Standing vegetation (such as winter weeds) and crop residue (such as leaf litter) on the soil surface can interfere with the deposition and incorporation of PRE herbicides. To improve soil-herbicide contact, existing weeds should be controlled using POST herbicide treatments or some form of physical weed removal. Smaller weeds are easier to control than larger ones; younger plants have less surface area that requires treatment and are generally more succulent than older plants. Always follow herbicide label recommendations regarding rates, spray volumes, and adjuvant partners to maximize weed control efficacy. A blower can be employed to clear trash off berms prior to herbicide applications.

How old are the trees?

Tree age can affect what herbicides are available for use in a production system. While competition from weeds is most severe in newly planted orchards, not all PRE herbicides are appropriate for use around young trees. Growers should be aware of re-plants in mature orchards before making soil-applied treatments. Regardless of tree age, residual herbicides should only be applied to soil that is settled and free of cracks to minimize the potential for crop injury. Avoid using herbicide-treated soil to backfill planting holes.

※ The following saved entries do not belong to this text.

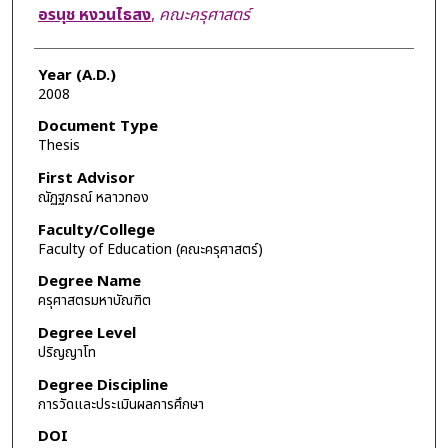
Author
อรนุช หงวนไธสง
,
คณะครุศาสตร์
Year (A.D.)
2008
Document Type
Thesis
First Advisor
ณัฏฐภรณ์ หลาวทอง
Faculty/College
Faculty of Education (คณะครุศาสตร์)
Degree Name
ครุศาสตรมหาบัณฑิต
Degree Level
ปริญญาโท
Degree Discipline
การวัดและประเมินผลการศึกษา
DOI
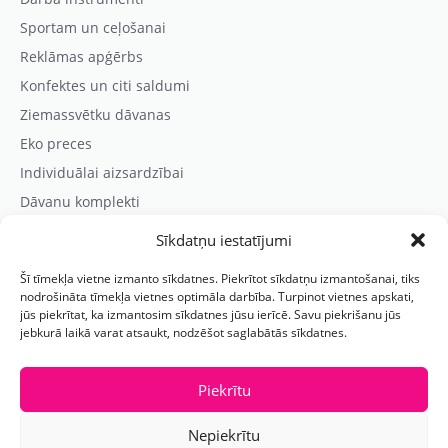
Sportam un ceļošanai
Reklāmas apģērbs
Konfektes un citi saldumi
Ziemassvētku dāvanas
Eko preces
Individuālai aizsardzībai
Dāvanu komplekti
Sīkdatņu iestatījumi
Kontaktinformācija
Šī tīmekļa vietne izmanto sīkdatnes. Piekrītot sīkdatņu izmantošanai, tiks
Prezentreklāmas aģentūra “PARIS”
nodrošināta tīmekļa vietnes optimāla darbība. Turpinot vietnes apskati,
jūs piekrītat, ka izmantosim sīkdatnes jūsu ierīcē. Savu piekrišanu jūs
Reģ.nr.: 40103625328
jebkurā laikā varat atsaukt, nodzēšot saglabātās sīkdatnes.
Tālr.:
(+371) 29118114
E-pasts:
paris@parisreklama.lv
Piekrītu
Nepiekrītu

Dormant-season, soil-applied herbicides can be an effective tool for managing weeds in tree fruit. However, orchard managers must be aware of the fact that multiple and interacting factors can affect their utility and efficacy. Always read the most recent versions of herbicide labels thoroughly prior to application to ensure that the right product is being applied at the right time for the control of the weeds that are present. When factoring in costs, remember that PRE herbicide programs may be economical if the number of in-season weed control activities can be reduced or if weeds with resistance to commonly-applied POST herbicides are present. With respect to herbicide resistance, the use of multiple weed management strategies, including soil-applied products, can help to prevent the development and spread of resistant biotypes. Diversifying herbicides is, however, only one component of a weed/herbicide resistance management program. When/if possible: cultivate, hand-weed, mulch, or inter-crop; prevent weeds from going to seed; and prevent weed seed from being dispersed on farm equipment. Evaluate weed populations both BEFORE and AFTER weed control strategies are employed; this will allow you to detect potentially resistant populations early and manage them most effectively.